Multimodal large language models (MLLMs) are now embedded in everyday life from enterprises scaling workflows to individuals reading labels at the grocery store. The rapid rate of innovation comes with high risks, and where models succeed and fail in the real world is something we are watching play out in real time. Recent safety research suggests that Claude is outperforming the competition when it comes to multimodal safety. The biggest difference? Saying “no.”
Our recent study exposed four leading models to 726 adversarial prompts targeting illegal activity, disinformation, and unethical behaviour. Human annotators rated nearly 3,000 model outputs for harmfulness across both text-only and text–image inputs. The results revealed persistent vulnerabilities across even the most state-of-the-art models: Pixtral 12B produced harmful content about 62 percent of the time, Qwen about 39 percent, GPT-4o about 19 percent, and Claude about 10 to 11 percent (Van Doren & Ford, 2025).
These results translate to operational risk. The attack playbook looked familiar: role play, refusal suppression, strategic reframing, and distraction noise. None of that is news, which is the point. Social prompts still pull systems toward unsafe helpfulness, even as models improve and new ones launch.
Modern multimodal stacks add encoders, connectors, and training regimes across inputs and tasks. That expansion increases the space where errors and unsafe behaviour can appear, which complicates evaluation and governance (Yin et al., 2024). External work has also shown that robustness can shift under realistic distribution changes across image and text, which is a reminder to test the specific pathways you plan to ship, not just a blended score (Qiu et al., 2024). Precision-sensitive visual tasks remain brittle in places, another signal to route high-risk asks to safer modes or to human review when needed (Cho et al., 2024).
Claude’s lower harmfulness coincided with more frequent refusals. In high-risk contexts, a plausible but unsafe answer is worse than a refusal. If benchmarks penalize abstention, they nudge models to bluff (OpenAI, 2025). That is the opposite of what you want under adversarial pressure.

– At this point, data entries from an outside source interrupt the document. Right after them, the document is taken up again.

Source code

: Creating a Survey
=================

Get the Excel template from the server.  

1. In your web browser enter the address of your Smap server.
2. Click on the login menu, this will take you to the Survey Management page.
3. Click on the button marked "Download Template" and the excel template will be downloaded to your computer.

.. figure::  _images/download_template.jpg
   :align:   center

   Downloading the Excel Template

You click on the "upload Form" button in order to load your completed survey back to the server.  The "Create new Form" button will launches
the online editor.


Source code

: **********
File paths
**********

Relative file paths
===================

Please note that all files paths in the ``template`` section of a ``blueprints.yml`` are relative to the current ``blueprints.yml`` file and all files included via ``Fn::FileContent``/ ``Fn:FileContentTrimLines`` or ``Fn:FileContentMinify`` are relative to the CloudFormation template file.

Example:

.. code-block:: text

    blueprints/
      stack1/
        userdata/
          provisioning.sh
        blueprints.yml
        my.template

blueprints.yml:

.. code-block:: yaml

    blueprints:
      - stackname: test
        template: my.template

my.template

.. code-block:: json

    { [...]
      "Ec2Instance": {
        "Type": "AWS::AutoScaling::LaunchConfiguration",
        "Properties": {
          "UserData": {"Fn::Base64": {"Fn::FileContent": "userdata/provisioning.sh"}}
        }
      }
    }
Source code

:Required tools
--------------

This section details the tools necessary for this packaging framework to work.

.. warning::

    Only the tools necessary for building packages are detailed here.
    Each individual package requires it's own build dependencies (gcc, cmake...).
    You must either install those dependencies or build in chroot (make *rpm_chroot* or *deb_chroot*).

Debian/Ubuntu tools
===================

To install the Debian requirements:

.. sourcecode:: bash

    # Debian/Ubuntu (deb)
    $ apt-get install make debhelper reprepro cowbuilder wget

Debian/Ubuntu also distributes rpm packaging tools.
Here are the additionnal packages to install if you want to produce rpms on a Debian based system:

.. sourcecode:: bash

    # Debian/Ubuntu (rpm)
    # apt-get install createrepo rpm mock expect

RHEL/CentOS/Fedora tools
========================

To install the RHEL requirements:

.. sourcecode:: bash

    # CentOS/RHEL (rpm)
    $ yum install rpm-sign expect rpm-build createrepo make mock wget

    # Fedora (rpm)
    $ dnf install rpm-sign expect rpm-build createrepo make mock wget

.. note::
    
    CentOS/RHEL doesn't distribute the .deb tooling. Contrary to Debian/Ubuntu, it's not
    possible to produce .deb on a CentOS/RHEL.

Traditional scoring collapses judgment into safe versus unsafe and often counts refusals as errors. In practice, the right answer is often not like this, and here is why. To measure that judgment, we move from binary to a three-level scheme that distinguishes how a model stays safe. Our proposed framework scores thoughtful refusals with ethical reasoning at 1, default refusals at 0.5, and harmful responses at 0, and provides reliability checks so teams can use it in production.
In early use, this rubric separates ethical articulation from mechanical blocking and harm. It also lights up where a model chooses caution over engagement, even without a lengthy rationale. Inter-rater statistics indicate that humans can apply these distinctions consistently at scale, which gives product teams a target they can optimize without flying blind.
Binary scoring compresses judgment into a single bit. Our evaluation paradigm adds nuance with a three-level scale:
This approach rewards responsible restraint and distinguishes principled abstention from rote blocking. It also reveals where a model chooses caution over engagement, even when the safer choice may frustrate a user in the moment.
On the tricategorical scale, models separate meaningfully. Some show higher rates of ethical articulation at 1. Others lean on default safety at 0.5. A simple restraint index, R_restraint = P(0.5) − P(0), quantifies caution over harm and flags risk-prone profiles quickly.
Modality still matters. Certain systems struggle to sustain ethical reasoning under visual prompts even when they perform well in text. That argues for modality-aware routing. Steer sensitive tasks to the safer pathway or model.
The most successful jailbreaks in our study were conversational tactics, not exotic exploits. Role play, refusal suppression, strategic reframing, and distraction noise were common and effective. That aligns with broader trustworthiness work that stresses realistic safety scenarios and prompt transformations over keyword filters (Xu et al., 2025). Retrieval-augmented vision–language pipelines can also reduce irrelevant context and improve grounding on some tasks, so evaluate routing and guardrails together with model behaviour (Chen et al., 2024).
It is not enough to publish a single score across text and image plus text. Report results by modality and by harm scenario so buyers can see where risk actually concentrates. Evidence from code switching research points to the same lesson. Targeted exposure and slice-aware evaluation surface failures that naive scaling and blended metrics miss.
In practice, that means separate lines in your evaluation for text only, image plus text, and any other channel you plan to support. Set clear thresholds for deployment. Make pass criteria explicit for harmless engagement and for justified refusal.
Refusal does not have to be a dead end. Good patterns are short and specific. Name the risk, state what cannot be done, and offer a safe alternative or escalation path. In regulated settings, this benefits both user experience and compliance.
Multimodal evaluation fails when it punishes abstention and hides risk in blended reports. Measure what matters, include the attacks you actually face, and report by modality and scenario. In many high-risk cases, no is a safety control, not a failure mode. It keeps critical vulnerabilities out of production.